Une fois passé Tan-Tan, Nous prenons la route de Smara. Il n’y a plus de volumes à l’horizon, drôle de sensation. Le regard n’a plus d’accroche où se poser. La bétaillère fracasse l’air qui bourdonne dans nos oreilles. Le soleil tape sur les vitres puis chauffe nos peaux. Nous avalons les kilomètres. En silence, nous attendons. Tel un vaisseau qui traverserait l’espace, au cœur du néant, le bolide traverse le désert. Le paysage, la route, tout est rectiligne. Même le soleil ne semble plus bouger, les nuages sont immobilisés. Et pourtant nous avançons. Nous approchons de Smara. Avant d’y entrer nous apercevons sur les bas côtés, du sable, pour la première fois.
Depuis Ifni, il y a une rupture dans nos relations. Celles-ci sont plus fréquemment sincères, désintéressées. Elles ne sont plus pourries par le tourisme. Au cœur de pays où la misère fait rage, comment ne pas considérer un blanc capable de venir ici pour un temps souvent très court, comme un billet sur pattes ? Le tourisme, nous l’entendons souvent est brandit, comme un moteur de développement. Or à mon sens, il n’est pas une solution pour l’autonomie et la souveraineté des peuples. Au contraire, il crée encore plus de servitude à l’égard d’un élément extérieur. Certes, il génère de l’argent mais qui –si il ne tombe pas dans les mains de compagnies étrangères- ne permet pas les bases d’une construction solide et indépendante, que ce soit au niveau agraire et culturel par exemple.
Ici, lors des rencontres, les yeux brillent, attirés par ce que nous pouvons partager. Ils brûlent de curiosité pour la rencontre de l’autre et la différence de son point de vue. Ils s’impatientent pour de la sympathie.

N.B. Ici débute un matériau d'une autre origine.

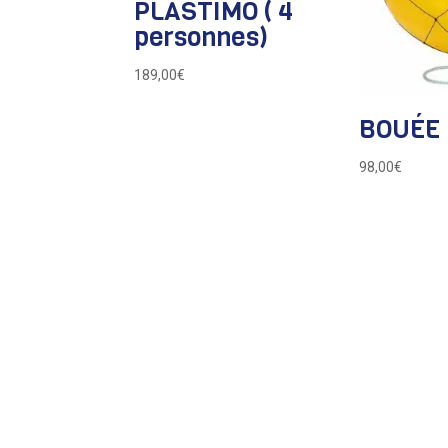
PLASTIMO ( 4
personnes)
189,00
€
BOUÉE 
98,00
€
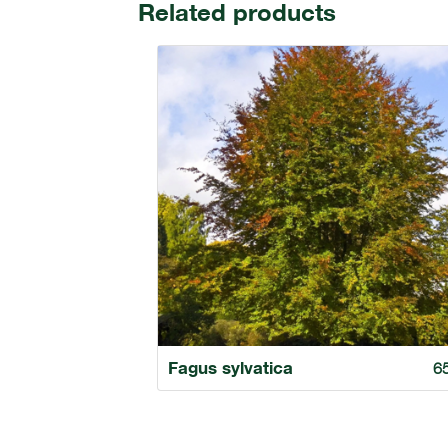
Related products
Fagus sylvatica
6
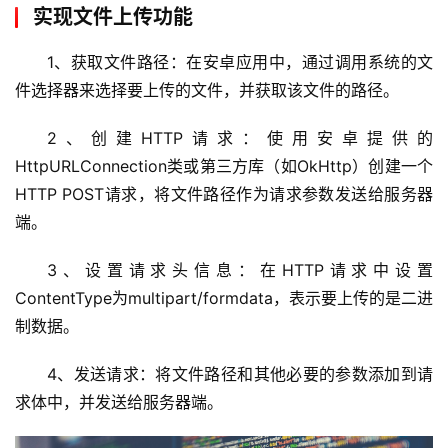
实现文件上传功能
1、获取文件路径：在安卓应用中，通过调用系统的文
件选择器来选择要上传的文件，并获取该文件的路径。
首
2、创建HTTP请求：使用安卓提供的
页
HttpURLConnection类或第三方库（如OkHttp）创建一个
HTTP POST请求，将文件路径作为请求参数发送给服务器
云
端。
服
务
3、设置请求头信息：在HTTP请求中设置
器
ContentType为multipart/formdata，表示要上传的是二进
制数据。
虚
拟
4、发送请求：将文件路径和其他必要的参数添加到请
主
机
求体中，并发送给服务器端。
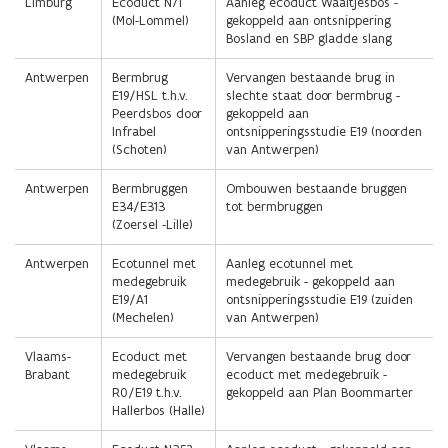
Limburg
Ecoduct N71
Aanleg ecoduct Waaltjesbos -
(Mol-Lommel)
gekoppeld aan ontsnippering
Bosland en SBP gladde slang
Antwerpen
Bermbrug
Vervangen bestaande brug in
E19/HSL t.h.v.
slechte staat door bermbrug -
Peerdsbos door
gekoppeld aan
Infrabel
ontsnipperingsstudie E19 (noorden
(Schoten)
van Antwerpen)
Antwerpen
Bermbruggen
Ombouwen bestaande bruggen
E34/E313
tot bermbruggen
(Zoersel -Lille)
Antwerpen
Ecotunnel met
Aanleg ecotunnel met
medegebruik
medegebruik - gekoppeld aan
E19/A1
ontsnipperingsstudie E19 (zuiden
(Mechelen)
van Antwerpen)
Vlaams-
Ecoduct met
Vervangen bestaande brug door
Brabant
medegebruik
ecoduct met medegebruik -
R0/E19 t.h.v.
gekoppeld aan Plan Boommarter
Hallerbos (Halle)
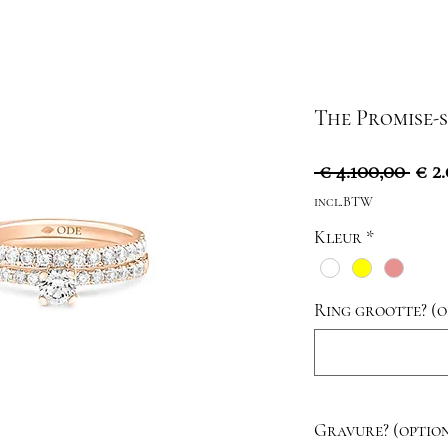
The Promise-
Nor
 € 4.100,00 
€ 2
prijs
incl.BTW
Kleur
*
Ring grootte? (o
Gravure? (option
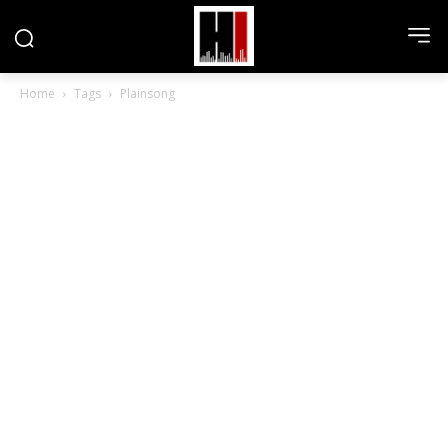
Home
Tags
Plainsong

Esmara est une ancienne aire de repos pour les nomades. Lorsqu’un homme me dit qu’elle est la capitale spirituelle du Sahara, je n’en comprends pas la raison. Maintenant, il me paraît évident que l’hospitalité du voyageur est encore présente dans la chair de ses habitants. A l’époque, le désert ne signifiait que passage, et donc accueil des passagers. Cette passion du mouvement, du voyage et le respect du voyageur semblent subsister.
Le lendemain, de Smara à Boujdour, le Sahara souffle. Il couvre la route d’un léger voile de sable et ferme l’horizon en levant un brouillard.
Les traces de l’Homme, réduites à la route et aux pilonnes électrique, sont bien maigres. La nature nous fait comprendre que selon son désir, elle pourrait reprendre ses droits.
Des villes comme Boujdour ressemblent à un regroupement nécessaire face à l’hostilité du désert. La mer, le vent, le sable et la pluie enclavent les Hommes. Si il y a un roi, c‘est bien lui, et il nous fait comprendre les frontières de son royaume.
Prochain épisode : la ville fantôme.
Aujourd'hui, nous avons passé la frontière avec une nouvelle co-équipière, Inès, qui a pris place dans la bétaillère. Après une dizaine de contrôle de passeport aux postes de police, de gendarme et aux douanes marocaines et mauritanienne, nous voilà, de "l'autre côté". Metissage complet au sein de Nouadhibou entre Maure et Sénégalais. On sent que l'Afrique noire n'est pas loin. Demain nous avons prévu une distribution de jouets musicale en matinée afin de partir pour Nouakchott dans l'après-midi.